▶ [TUGAS LATIHAN]:
[1] Ulangi kata demi kata bagian artikel tentang Malam 1 Suro, mulai dari "Intisari-Online.com - Sultan Agung, raja" sampai dengan "Saka Sultan Agung.".
[2] Tolong buat salinan persis baris-baris dalam catatan, mulai dari baris yang memuat "order: Polyporales" sampai dengan baris yang memuat "scientific name: Oenothera elata", hanya baris-baris itu saja dan dengan kedua baris tersebut ikut disalin.

▶ [HALAMAN]:
Find Us On Social Media :

Perayaan Malam 1 Suro Dibuat Untuk Mempersatukan Raja Dan Rakyat Biasa, Banyak Mitos Yang Melingkupinya

By Moh. Habib Asyhad, Minggu, 7 Juli 2024 | 07:45 WIB

Kirab Pusaka Malam 1 Suro di Keraton Mataram Surakarta berawal dari permintaan Presiden Soeharto supaya terhindar dari marabahaya.

Sultan Agung membuat perayaan Malam 1 Suro salah satu tujuannya adalah untuk mempersatukan raja dan rakyat biasa. Banyak mitos yang melingkupinya.

---

Intisari hadir di WhatsApp Channel, follow dan dapatkan berita terbaru kami di sini

---

Intisari-Online.com - Sultan Agung, raja Mataram Islam terbesar, punya tujuan khusus ketika menciptakan peringatan Malam 1 Suro. Ini adalah perayaan untuk mengawali Tahun Baru Jawa atau Tahun Baru Saka Sultan Agung.

Menurut catatan sejarah, perayaan Malam 1 Suro sudah dilangsungkan sejak tahun 1633, saat Sultan Agung masih sugeng.

Entri data tersimpan
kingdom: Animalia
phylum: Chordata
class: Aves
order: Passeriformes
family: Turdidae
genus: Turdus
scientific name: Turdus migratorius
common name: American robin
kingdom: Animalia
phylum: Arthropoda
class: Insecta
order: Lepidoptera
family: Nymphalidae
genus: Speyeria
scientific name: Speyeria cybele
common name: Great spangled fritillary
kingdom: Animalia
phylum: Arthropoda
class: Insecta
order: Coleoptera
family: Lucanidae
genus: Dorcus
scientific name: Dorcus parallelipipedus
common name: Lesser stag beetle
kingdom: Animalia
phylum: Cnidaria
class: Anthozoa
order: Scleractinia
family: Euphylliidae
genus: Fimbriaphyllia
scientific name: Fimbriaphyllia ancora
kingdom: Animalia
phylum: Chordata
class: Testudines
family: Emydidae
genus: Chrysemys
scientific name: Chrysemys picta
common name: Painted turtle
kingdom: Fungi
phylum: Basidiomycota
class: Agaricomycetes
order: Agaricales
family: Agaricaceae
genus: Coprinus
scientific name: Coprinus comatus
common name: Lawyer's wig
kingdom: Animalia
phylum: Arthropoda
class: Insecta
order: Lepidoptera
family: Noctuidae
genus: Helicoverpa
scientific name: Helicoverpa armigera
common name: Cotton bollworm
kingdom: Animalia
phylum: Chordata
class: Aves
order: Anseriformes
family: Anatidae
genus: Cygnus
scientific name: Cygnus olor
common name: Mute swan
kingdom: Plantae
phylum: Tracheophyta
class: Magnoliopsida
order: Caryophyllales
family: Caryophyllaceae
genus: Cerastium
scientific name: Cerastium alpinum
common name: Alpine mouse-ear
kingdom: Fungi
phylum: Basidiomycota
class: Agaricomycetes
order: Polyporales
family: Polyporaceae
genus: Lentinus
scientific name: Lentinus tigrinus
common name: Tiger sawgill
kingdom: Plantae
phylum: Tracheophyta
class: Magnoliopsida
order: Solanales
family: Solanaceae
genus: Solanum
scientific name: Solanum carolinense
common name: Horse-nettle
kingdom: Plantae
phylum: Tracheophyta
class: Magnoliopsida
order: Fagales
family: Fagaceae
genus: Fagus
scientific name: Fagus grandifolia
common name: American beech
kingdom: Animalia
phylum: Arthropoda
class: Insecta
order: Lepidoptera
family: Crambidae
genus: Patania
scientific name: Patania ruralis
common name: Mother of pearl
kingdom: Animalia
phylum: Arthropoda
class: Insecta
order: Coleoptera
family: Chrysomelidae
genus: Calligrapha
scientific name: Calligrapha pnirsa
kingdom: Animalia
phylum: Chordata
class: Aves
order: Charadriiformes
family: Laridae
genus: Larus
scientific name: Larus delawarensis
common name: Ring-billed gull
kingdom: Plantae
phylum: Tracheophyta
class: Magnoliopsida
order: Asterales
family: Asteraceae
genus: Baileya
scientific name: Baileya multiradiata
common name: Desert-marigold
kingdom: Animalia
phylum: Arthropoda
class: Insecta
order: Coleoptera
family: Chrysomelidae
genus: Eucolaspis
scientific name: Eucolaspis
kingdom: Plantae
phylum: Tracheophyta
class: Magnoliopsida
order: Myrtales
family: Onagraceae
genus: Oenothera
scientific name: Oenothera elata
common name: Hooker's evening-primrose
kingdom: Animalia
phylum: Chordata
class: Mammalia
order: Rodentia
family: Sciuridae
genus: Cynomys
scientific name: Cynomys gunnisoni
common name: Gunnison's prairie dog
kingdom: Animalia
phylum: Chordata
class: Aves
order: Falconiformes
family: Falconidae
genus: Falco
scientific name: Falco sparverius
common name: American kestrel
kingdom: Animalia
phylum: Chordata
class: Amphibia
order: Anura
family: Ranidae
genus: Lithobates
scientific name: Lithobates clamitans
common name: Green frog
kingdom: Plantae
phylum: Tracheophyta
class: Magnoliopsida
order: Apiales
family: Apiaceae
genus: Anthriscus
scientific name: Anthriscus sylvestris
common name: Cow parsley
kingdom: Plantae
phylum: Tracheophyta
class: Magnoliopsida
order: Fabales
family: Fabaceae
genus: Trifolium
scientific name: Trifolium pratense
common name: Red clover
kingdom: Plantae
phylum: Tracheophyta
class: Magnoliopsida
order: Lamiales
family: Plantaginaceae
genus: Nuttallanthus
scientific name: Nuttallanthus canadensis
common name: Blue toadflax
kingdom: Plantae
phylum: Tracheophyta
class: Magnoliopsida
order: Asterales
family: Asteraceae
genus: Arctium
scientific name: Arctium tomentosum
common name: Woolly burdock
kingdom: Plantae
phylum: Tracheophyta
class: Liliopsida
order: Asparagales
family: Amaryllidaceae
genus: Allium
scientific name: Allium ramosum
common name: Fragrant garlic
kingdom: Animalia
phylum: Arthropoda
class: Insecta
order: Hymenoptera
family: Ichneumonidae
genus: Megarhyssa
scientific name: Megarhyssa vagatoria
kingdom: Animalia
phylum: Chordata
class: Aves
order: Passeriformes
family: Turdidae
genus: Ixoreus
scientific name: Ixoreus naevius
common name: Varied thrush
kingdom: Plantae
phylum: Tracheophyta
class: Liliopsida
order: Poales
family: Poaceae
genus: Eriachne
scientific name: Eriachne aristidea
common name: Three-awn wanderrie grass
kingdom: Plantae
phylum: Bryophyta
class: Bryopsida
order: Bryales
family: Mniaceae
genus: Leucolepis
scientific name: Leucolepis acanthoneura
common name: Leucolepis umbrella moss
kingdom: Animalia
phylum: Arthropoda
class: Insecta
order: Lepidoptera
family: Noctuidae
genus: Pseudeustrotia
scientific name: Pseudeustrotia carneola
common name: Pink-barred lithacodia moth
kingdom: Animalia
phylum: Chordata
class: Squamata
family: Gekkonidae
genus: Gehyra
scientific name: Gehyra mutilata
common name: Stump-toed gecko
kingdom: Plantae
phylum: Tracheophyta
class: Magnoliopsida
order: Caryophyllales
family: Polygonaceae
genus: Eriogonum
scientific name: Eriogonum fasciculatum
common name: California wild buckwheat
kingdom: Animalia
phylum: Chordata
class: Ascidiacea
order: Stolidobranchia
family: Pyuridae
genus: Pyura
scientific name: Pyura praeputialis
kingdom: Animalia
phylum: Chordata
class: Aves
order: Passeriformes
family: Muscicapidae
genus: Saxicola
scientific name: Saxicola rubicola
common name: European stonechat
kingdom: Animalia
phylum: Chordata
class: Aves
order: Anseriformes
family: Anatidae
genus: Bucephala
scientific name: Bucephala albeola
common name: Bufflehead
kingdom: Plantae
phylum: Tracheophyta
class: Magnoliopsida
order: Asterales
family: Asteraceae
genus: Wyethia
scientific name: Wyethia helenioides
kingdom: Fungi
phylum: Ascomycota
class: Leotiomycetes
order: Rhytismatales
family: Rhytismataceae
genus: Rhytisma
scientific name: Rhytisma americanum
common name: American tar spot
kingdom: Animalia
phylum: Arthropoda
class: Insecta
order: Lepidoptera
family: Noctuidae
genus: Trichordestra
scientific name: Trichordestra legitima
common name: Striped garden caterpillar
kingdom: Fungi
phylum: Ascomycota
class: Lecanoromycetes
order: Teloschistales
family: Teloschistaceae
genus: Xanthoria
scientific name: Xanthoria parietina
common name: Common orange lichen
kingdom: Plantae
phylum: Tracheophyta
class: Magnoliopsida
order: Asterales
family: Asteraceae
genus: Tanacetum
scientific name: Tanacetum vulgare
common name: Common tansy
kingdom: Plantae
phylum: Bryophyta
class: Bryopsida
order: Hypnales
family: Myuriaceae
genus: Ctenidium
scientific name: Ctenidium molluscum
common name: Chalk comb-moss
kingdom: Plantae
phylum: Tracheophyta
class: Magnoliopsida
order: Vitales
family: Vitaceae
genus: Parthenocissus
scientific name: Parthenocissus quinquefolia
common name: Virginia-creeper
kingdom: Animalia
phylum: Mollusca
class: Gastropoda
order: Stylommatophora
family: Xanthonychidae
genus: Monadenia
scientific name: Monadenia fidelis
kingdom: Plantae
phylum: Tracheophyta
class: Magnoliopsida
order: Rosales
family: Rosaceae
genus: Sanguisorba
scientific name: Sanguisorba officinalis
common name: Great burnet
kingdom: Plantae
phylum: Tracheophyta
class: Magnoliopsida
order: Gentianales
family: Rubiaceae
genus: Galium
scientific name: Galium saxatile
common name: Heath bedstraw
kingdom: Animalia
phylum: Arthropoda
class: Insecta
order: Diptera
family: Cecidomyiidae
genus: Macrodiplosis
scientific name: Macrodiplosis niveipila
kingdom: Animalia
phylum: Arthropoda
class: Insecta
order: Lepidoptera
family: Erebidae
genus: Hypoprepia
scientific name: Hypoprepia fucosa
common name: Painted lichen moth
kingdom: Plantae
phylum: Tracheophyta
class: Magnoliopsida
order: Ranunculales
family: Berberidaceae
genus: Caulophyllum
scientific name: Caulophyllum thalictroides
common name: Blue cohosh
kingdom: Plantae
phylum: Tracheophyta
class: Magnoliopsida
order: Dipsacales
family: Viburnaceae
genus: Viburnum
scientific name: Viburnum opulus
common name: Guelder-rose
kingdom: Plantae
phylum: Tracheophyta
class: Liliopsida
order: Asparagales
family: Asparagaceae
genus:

▶ [HASIL PER TUGAS]:
[1]
Intisari-Online.com - Sultan Agung, raja Mataram Islam terbesar, punya tujuan khusus ketika menciptakan peringatan Malam 1 Suro. Ini adalah perayaan untuk mengawali Tahun Baru Jawa atau Tahun Baru Saka Sultan Agung.

[2]
order: Polyporales
family: Polyporaceae
genus: Lentinus
scientific name: Lentinus tigrinus
common name: Tiger sawgill
kingdom: Plantae
phylum: Tracheophyta
class: Magnoliopsida
order: Solanales
family: Solanaceae
genus: Solanum
scientific name: Solanum carolinense
common name: Horse-nettle
kingdom: Plantae
phylum: Tracheophyta
class: Magnoliopsida
order: Fagales
family: Fagaceae
genus: Fagus
scientific name: Fagus grandifolia
common name: American beech
kingdom: Animalia
phylum: Arthropoda
class: Insecta
order: Lepidoptera
family: Crambidae
genus: Patania
scientific name: Patania ruralis
common name: Mother of pearl
kingdom: Animalia
phylum: Arthropoda
class: Insecta
order: Coleoptera
family: Chrysomelidae
genus: Calligrapha
scientific name: Calligrapha pnirsa
kingdom: Animalia
phylum: Chordata
class: Aves
order: Charadriiformes
family: Laridae
genus: Larus
scientific name: Larus delawarensis
common name: Ring-billed gull
kingdom: Plantae
phylum: Tracheophyta
class: Magnoliopsida
order: Asterales
family: Asteraceae
genus: Baileya
scientific name: Baileya multiradiata
common name: Desert-marigold
kingdom: Animalia
phylum: Arthropoda
class: Insecta
order: Coleoptera
family: Chrysomelidae
genus: Eucolaspis
scientific name: Eucolaspis
kingdom: Plantae
phylum: Tracheophyta
class: Magnoliopsida
order: Myrtales
family: Onagraceae
genus: Oenothera
scientific name: Oenothera elata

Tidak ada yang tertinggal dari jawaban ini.